At a recent corporate counsel meeting, the SEC’s New York Regional Director made a highly critical statment of the Dodd-Frank provision requiring the SEC either to bring a case or to inform the Enforcement Director that no case shall be filed within 180 days of a Wells Notice. 

As many are aware, the Dodd-Frank Act required that the SEC make a decision within 180 days once a Wells Notice is issued.  A Wells Notice is when the SEC Staff provides a potential person involved in an investigation with notice that it intends to recommend or is considering recommending to the Commission that some action or proceeding should be filed against that person.  The New York Regional Director seems to suggest that there is simply not enough time for the SEC Staff to decide if such an action should be brought.  He further opines that this limitation is detrimental to the SEC’s enforcement program since it may be the case the SEC has not completed its factual investigation.

Apparently, the New York Regional Director simply forgot the “clock” is within the SEC Staff’s control.  That is, if the investigation is not complete, the SEC Staff should not issue a Wells Notice.  Further, one wonders the reason for issuing a Wells Notice prior to the SEC Staff completing its investigation, one would think the SEC Staff would wait!!   

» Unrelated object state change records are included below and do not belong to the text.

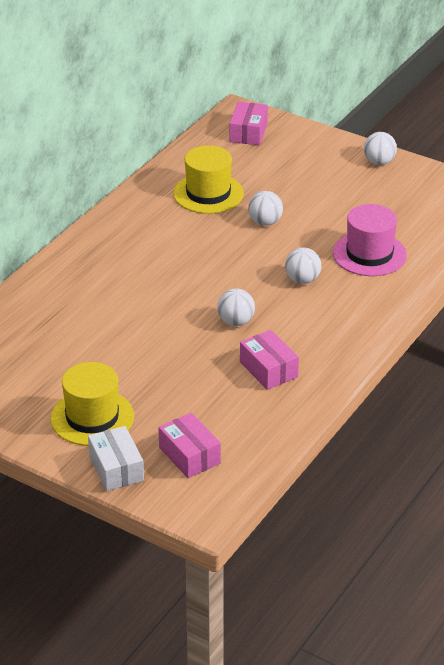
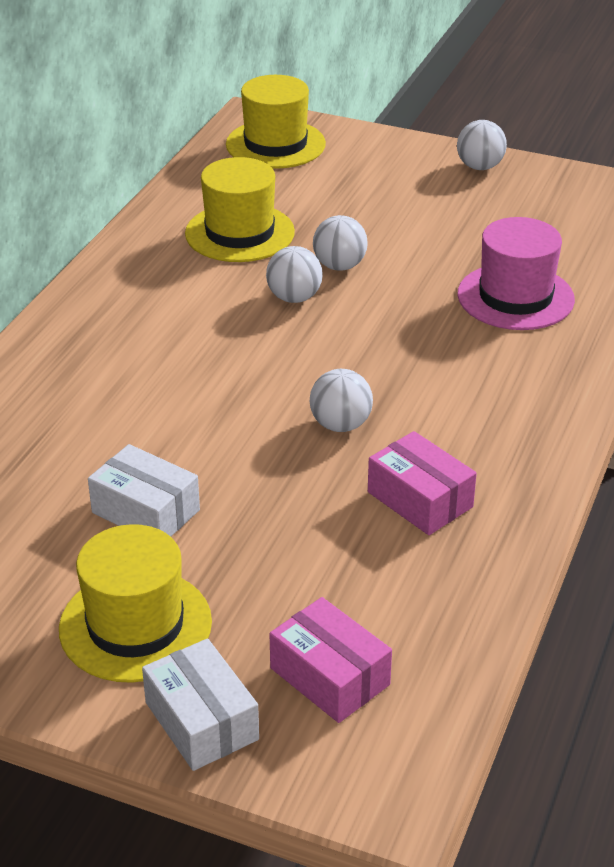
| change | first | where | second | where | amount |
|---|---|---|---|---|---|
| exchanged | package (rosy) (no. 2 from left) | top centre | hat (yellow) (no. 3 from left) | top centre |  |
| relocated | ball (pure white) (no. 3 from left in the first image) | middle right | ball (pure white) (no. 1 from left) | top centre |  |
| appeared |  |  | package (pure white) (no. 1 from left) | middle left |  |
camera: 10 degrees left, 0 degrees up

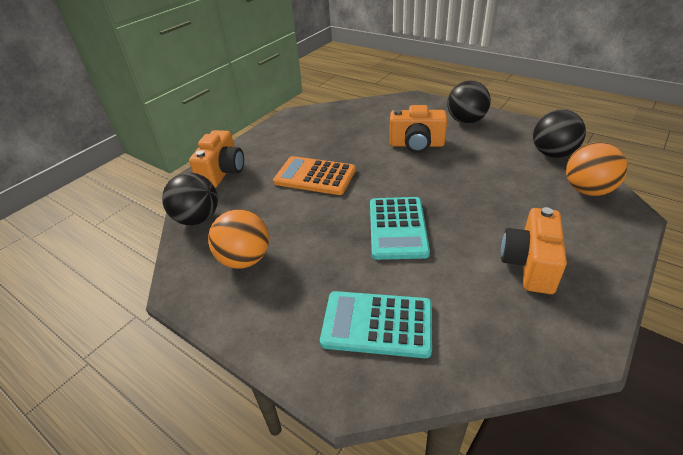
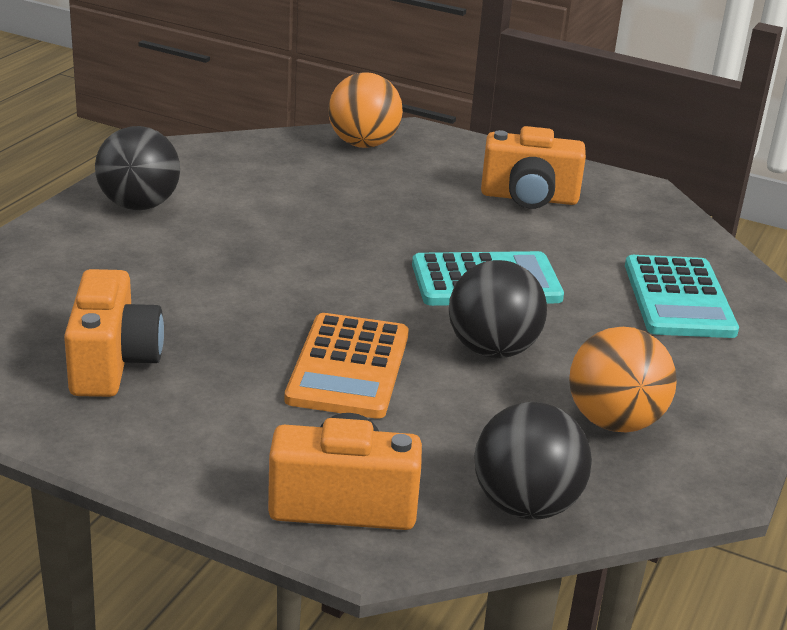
| change | first | where | second | where | amount |
|---|---|---|---|---|---|
| relocated | camera (orange) (no. 2 from left in the first image) | top centre | camera (orange) (no. 1 from left) | middle left |  |
| relocated | ball (black) (no. 3 from left in the first image) | top right | ball (black) (no. 2 from left) | centre |  |
camera: 105 degrees left, 10 degrees down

Clearly, as far back as the inception of the Wells process, it has always been contemplated that, before the SEC Staff issued a Wells Notice to a potential defendant or respondent, the SEC Staff was ready to proceed with the matter.  It is troubling that the New York Regional Director claims that there should be more investigation after a Wells Notice is issued.  Such an approach leaves much to be desired.

In sum, the Dodd-Frank Act provision seems reasonable in light of accepted practice, and should be considered as a method for ensuring actions proceed expeditiously.